Cream ground slip-painted ware

Next
  • The Benthall Pottery Company produced a large range of Salopian Art Pottery with slip-painted designs over a cream body.

  • Two periods of slip-painting can be recognised, based on the designs.
     
  • Period 1 – asymmetric designs, c.1890s
    Pieces painted in the late-19th century (c.1890s) are characterised by asymmetric designs of swirling green foliage, typically with dots, spirals and “lazy s” patterns to necks and bases. The colour palette is dark green, dark brown, blue, pinky-purple and white.

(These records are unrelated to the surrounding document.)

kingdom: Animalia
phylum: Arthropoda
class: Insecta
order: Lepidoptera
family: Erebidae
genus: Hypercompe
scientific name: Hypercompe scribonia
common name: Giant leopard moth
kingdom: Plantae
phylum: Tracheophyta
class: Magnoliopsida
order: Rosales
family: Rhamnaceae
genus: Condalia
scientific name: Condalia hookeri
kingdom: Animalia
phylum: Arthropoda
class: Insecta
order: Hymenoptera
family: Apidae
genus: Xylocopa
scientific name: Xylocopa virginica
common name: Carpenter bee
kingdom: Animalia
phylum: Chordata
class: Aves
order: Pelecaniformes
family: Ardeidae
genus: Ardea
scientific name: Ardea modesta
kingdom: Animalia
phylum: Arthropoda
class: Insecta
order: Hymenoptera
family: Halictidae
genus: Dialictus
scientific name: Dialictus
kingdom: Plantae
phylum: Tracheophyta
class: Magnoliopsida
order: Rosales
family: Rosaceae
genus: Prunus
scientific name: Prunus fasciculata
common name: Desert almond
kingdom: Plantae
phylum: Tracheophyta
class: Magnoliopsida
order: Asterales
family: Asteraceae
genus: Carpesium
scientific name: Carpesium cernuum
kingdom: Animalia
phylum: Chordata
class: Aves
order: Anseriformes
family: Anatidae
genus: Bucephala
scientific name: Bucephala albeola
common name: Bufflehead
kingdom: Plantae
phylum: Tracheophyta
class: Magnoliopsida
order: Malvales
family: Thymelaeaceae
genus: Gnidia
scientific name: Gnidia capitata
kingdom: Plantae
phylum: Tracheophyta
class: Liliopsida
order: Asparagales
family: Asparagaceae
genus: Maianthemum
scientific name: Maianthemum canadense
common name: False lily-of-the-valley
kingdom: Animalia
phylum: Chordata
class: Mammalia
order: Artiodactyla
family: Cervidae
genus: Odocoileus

  • Slip-painted royal commemoratives produced for the 1897 Diamond Jubilee of Queen Victoria confirm a late-19th century date for Period 1 pieces.

  • Period 2 – symmetrical designs, c.1920s
    Pieces painted in the early 20th century (c.1920s) are characterised by symmetrical designs, typically based on a stylised version of the Classical anthemion (honeysuckle) flower. The colour palette is similar to that used on earlier pieces in the 1890s, but with the addition of
    brownish-orange.

  • Maud Whitmore (née Hall), a worker employed at Benthall Pottery c.1918–1924, interviewed in 1987, recalled how slip-painting in the 1920s was executed by Annie Shaw and two Misses Quinn
    (Edmundson 2002).

  • There are similarities with slip-painted Aller Vale potteryfrom south Devon, particularly with that firm’s
    A1 Persian and Scandy patterns. Salopian Art Pottery pieces are generally lighter in weight than Devon pieces, and are invariably marked SALOPIAN.